A little over a month ago, I made a post here where I outlined my goals for my gap semester. Here we are more than a month later with an update:
I’ll start with the most exciting update that I have: I became the Social Media Director for the app TurnUp, which has since launched. The app was downloaded to 1,000 Apple devices within the first week, reaching our goal. The workload’s been very manageable, and I have been enjoying the people I work with. We are rolling out ambassador programs to different colleges and high schools. As we enter the Android sphere and expand our audience, this app is bound to help youth activists. I’m excited to see where it goes and what it’s capable of!
My weekly bullet journal series has also been going strong. I’ve been a touch inconsistent with uploading them on time, but I’ve enjoyed sharing my spreads. As my favorite season rolls around (yes, it’s autumn; how original), I’m excited to incorporate more autumn themes in future spreads. I have also been contributing to The Tartan again, and I’m proud of the weekly newsletters that we have been creating thus far.
Now, for the less-than-exciting news. My blogging endeavors, filming, and Webtoon uploading streak was going strong for the first few weeks. I was uploading consistently. But then the inevitable happened: my fear of “cluttering” the Internet. I let my negative views on myself suck the joy out of my passions.
A simple tool that I have adopted in my time at TurnUp is creating weekly content calendars. I’ve learned that it isn’t enough for me to establish a weekly uploading calendar; I need to have a more concrete plan for what I’ll be uploading.

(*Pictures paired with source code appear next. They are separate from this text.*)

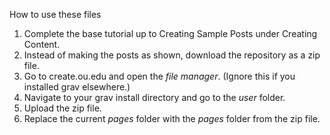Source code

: How to use these files

1. Complete the base tutorial up to Creating Sample Posts under Creating Content.
2. Instead of making the posts as shown, download the repository as a zip file.
3. Go to create.ou.edu and open the _file manager_. (Ignore this if you installed grav elsewhere.)
4. Navigate to your grav install directory and go to the _user_ folder.
5. Upload the zip file.
6. Replace the current _pages_ folder with the _pages_ folder from the zip file.
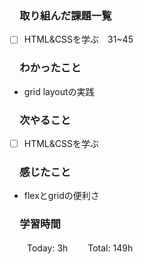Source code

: ### 　取り組んだ課題一覧
- [ ] HTML&CSSを学ぶ　31~45
### 　わかったこと
* grid layoutの実践
### 　次やること
- [ ] HTML&CSSを学ぶ
### 　感じたこと
* flexとgridの便利さ
### 　学習時間
　　Today: 3h
　　Total: 149h
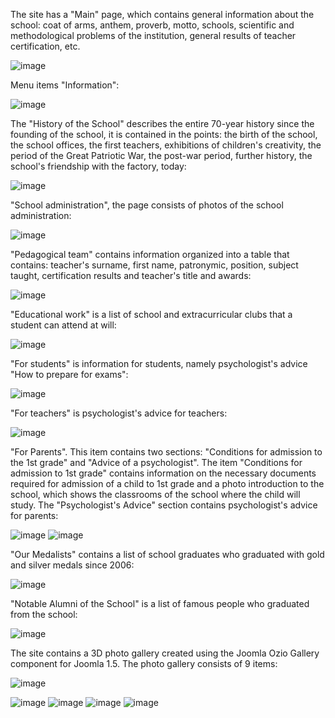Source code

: The site has a "Main" page, which contains general information about the school: coat of arms, anthem, proverb, motto, schools, scientific and methodological problems of the institution, general results of teacher certification, etc.

![image](https://github.com/user-attachments/assets/decf69b1-160f-4e10-848f-c125af112020)

Menu items "Information":

![image](https://github.com/user-attachments/assets/9c017ec0-1d6f-441a-aecc-987099ca2c2f)

The "History of the School" describes the entire 70-year history since the founding of the school, it is contained in the points: the birth of the school, the school offices, the first teachers, exhibitions of children's creativity, the period of the Great Patriotic War, the post-war period, further history, the school's friendship with the factory, today:

![image](https://github.com/user-attachments/assets/9a388261-1c52-4be8-9252-c2bf6ba08df3)

"School administration", the page consists of photos of the school administration:

![image](https://github.com/user-attachments/assets/618b9a64-223c-497c-8c41-3b5b9e2d8308)

"Pedagogical team" contains information organized into a table that contains: teacher's surname, first name, patronymic, position, subject taught, certification results and teacher's title and awards:

![image](https://github.com/user-attachments/assets/f9e8cae0-22fd-4a4e-8696-7b9797eda38e)

"Educational work" is a list of school and extracurricular clubs that a student can attend at will:

![image](https://github.com/user-attachments/assets/059530c5-c52e-4ad5-ae49-d58086d0f845)

"For students" is information for students, namely psychologist's advice "How to prepare for exams":

![image](https://github.com/user-attachments/assets/1aae03f9-69f2-4d15-b525-59e9a0fb8caf)

"For teachers" is psychologist's advice for teachers:

![image](https://github.com/user-attachments/assets/434e1917-c8e4-420e-9b7a-810a40bc8e28)

"For Parents". This item contains two sections: "Conditions for admission to the 1st grade" and "Advice of a psychologist". The item "Conditions for admission to 1st grade" contains information on the necessary documents required for admission of a child to 1st grade and a photo introduction to the school, which shows the classrooms of the school where the child will study. The "Psychologist's Advice" section contains psychologist's advice for parents:

![image](https://github.com/user-attachments/assets/ed18fe9a-63f3-4958-bf66-bbdd989628a6)
![image](https://github.com/user-attachments/assets/5bea4c6c-25dc-4df4-b462-d2bd968d15b9)

"Our Medalists" contains a list of school graduates who graduated with gold and silver medals since 2006:

![image](https://github.com/user-attachments/assets/b88da71b-87bb-4559-bcaa-d5fef102c932)

"Notable Alumni of the School" is a list of famous people who graduated from the school:

![image](https://github.com/user-attachments/assets/45881c2a-1048-4584-92b3-6cb03f74bc3e)

The site contains a 3D photo gallery created using the Joomla Ozio Gallery component for Joomla 1.5. The photo gallery consists of 9 items:

![image](https://github.com/user-attachments/assets/1419f1a0-358a-4b60-bed3-5074faef81d9)


![image](https://github.com/user-attachments/assets/d5ecbce8-3fbf-4a82-9fd9-2c585d428cb7)
![image](https://github.com/user-attachments/assets/1eaf14f5-b6aa-4ebf-93eb-e8ad86b9b415)
![image](https://github.com/user-attachments/assets/cb67afd6-edf8-41d9-9669-02857e4f36c2)
![image](https://github.com/user-attachments/assets/32e0aef3-e84e-464e-854b-5c20ec0396c1)
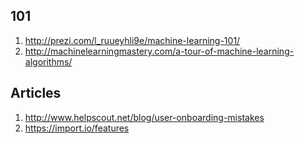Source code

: ## 101

1. http://prezi.com/l_ruueyhli9e/machine-learning-101/
1. http://machinelearningmastery.com/a-tour-of-machine-learning-algorithms/

## Articles

1. http://www.helpscout.net/blog/user-onboarding-mistakes
1. https://import.io/features
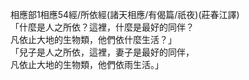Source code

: 相應部1相應54經/所依經(諸天相應/有偈篇/祇夜)(莊春江譯)  
「什麼是人之所依？這裡，什麼是最好的同伴？  
凡依止大地的生物類，他們依什麼生活？」  
「兒子是人之所依，這裡，妻子是最好的同伴，  
凡依止大地的生物類，他們依雨生活。」  
  
  

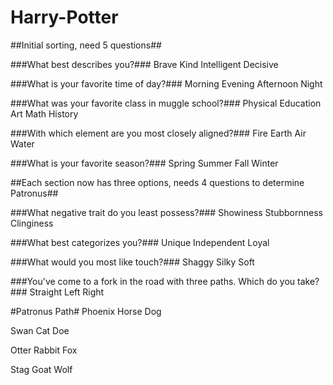 # Harry-Potter #

##Initial sorting, need 5 questions##

###What best describes you?###
Brave
Kind
Intelligent
Decisive

###What is your favorite time of day?###
Morning 
Evening
Afternoon
Night

###What was your favorite class in muggle school?###
Physical Education
Art
Math
History

###With which element are you most closely aligned?###
Fire
Earth
Air
Water

###What is your favorite season?###
Spring
Summer
Fall
Winter

##Each section now has three options, needs 4 questions to determine Patronus##

###What negative trait do you least possess?###
Showiness
Stubbornness
Clinginess 

###What best categorizes you?###
Unique
Independent
Loyal

###What would you most like touch?###
Shaggy
Silky
Soft

###You've come to a fork in the road with three paths. Which do you take?###
Straight
Left
Right


#Patronus Path#
Phoenix
Horse
Dog

Swan
Cat
Doe

Otter
Rabbit
Fox

Stag
Goat
Wolf
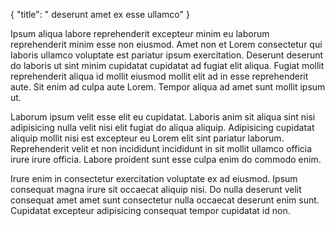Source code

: {
  "title": " deserunt amet ex esse ullamco"
}

Ipsum aliqua labore reprehenderit excepteur minim eu laborum reprehenderit minim esse non eiusmod. Amet non et Lorem consectetur qui laboris ullamco voluptate est pariatur ipsum exercitation. Deserunt deserunt do laboris ut sint minim cupidatat cupidatat ad fugiat elit aliqua. Fugiat mollit reprehenderit aliqua id mollit eiusmod mollit elit ad in esse reprehenderit aute. Sit enim ad culpa aute Lorem. Tempor aliqua ad amet sunt mollit ipsum ut.

Laborum ipsum velit esse elit eu cupidatat. Laboris anim sit aliqua sint nisi adipisicing nulla velit nisi elit fugiat do aliqua aliquip. Adipisicing cupidatat aliquip mollit nisi est excepteur eu Lorem elit sint pariatur laborum. Reprehenderit velit et non incididunt incididunt in sit mollit ullamco officia irure irure officia. Labore proident sunt esse culpa enim do commodo enim.

Irure enim in consectetur exercitation voluptate ex ad eiusmod. Ipsum consequat magna irure sit occaecat aliquip nisi. Do nulla deserunt velit consequat amet amet sunt consectetur nulla occaecat deserunt enim sunt. Cupidatat excepteur adipisicing consequat tempor cupidatat id non.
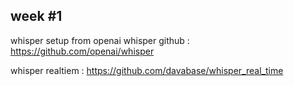 ## week #1

whisper setup from openai whisper github : https://github.com/openai/whisper

whisper realtiem : https://github.com/davabase/whisper_real_time
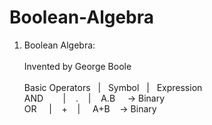# Boolean-Algebra

1. Boolean Algebra:\
\
Invented by George Boole\
\
Basic Operators&nbsp;&nbsp;   |   &nbsp;&nbsp;Symbol&nbsp;&nbsp;    |   &nbsp;&nbsp;Expression\
    AND&nbsp;&nbsp;&nbsp;&nbsp;&nbsp;&nbsp;&nbsp;&nbsp;|&nbsp;&nbsp;&nbsp;&nbsp;.&nbsp;&nbsp;&nbsp;&nbsp;|&nbsp;&nbsp;&nbsp;&nbsp;A.B&nbsp;&nbsp;&nbsp;&nbsp; -> Binary\
    OR &nbsp;&nbsp;&nbsp;&nbsp;|&nbsp;&nbsp;&nbsp;&nbsp;+&nbsp;&nbsp;&nbsp;&nbsp;|&nbsp;&nbsp; &nbsp;&nbsp;A+B&nbsp;&nbsp;&nbsp;&nbsp;-> Binary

This isn’t to say that I had completely freestyled my uploads before. Still, I didn’t put the deliberate effort in planning ahead of time. I wanted to wait for some sort of inspiration or some “go” signal to tell me what to do. There are going to be times when it will be harder to work than other times, but that’s true for any skill or hobby. It’s time to recognize this as normal, not as a failure.
My time away from school has forced me to better accept that I cannot rely on external approval to pursue my interests. I’ve always been a people-pleaser, and often this has been to a fault. I tried to mold myself into unsustainable images of myself in the hopes that I would be more likable, and I tried to convince myself that my passions were different from what they truly were. These two vices are ones that will take more than a semester to un-learn, but there’s no deadline for growth or development.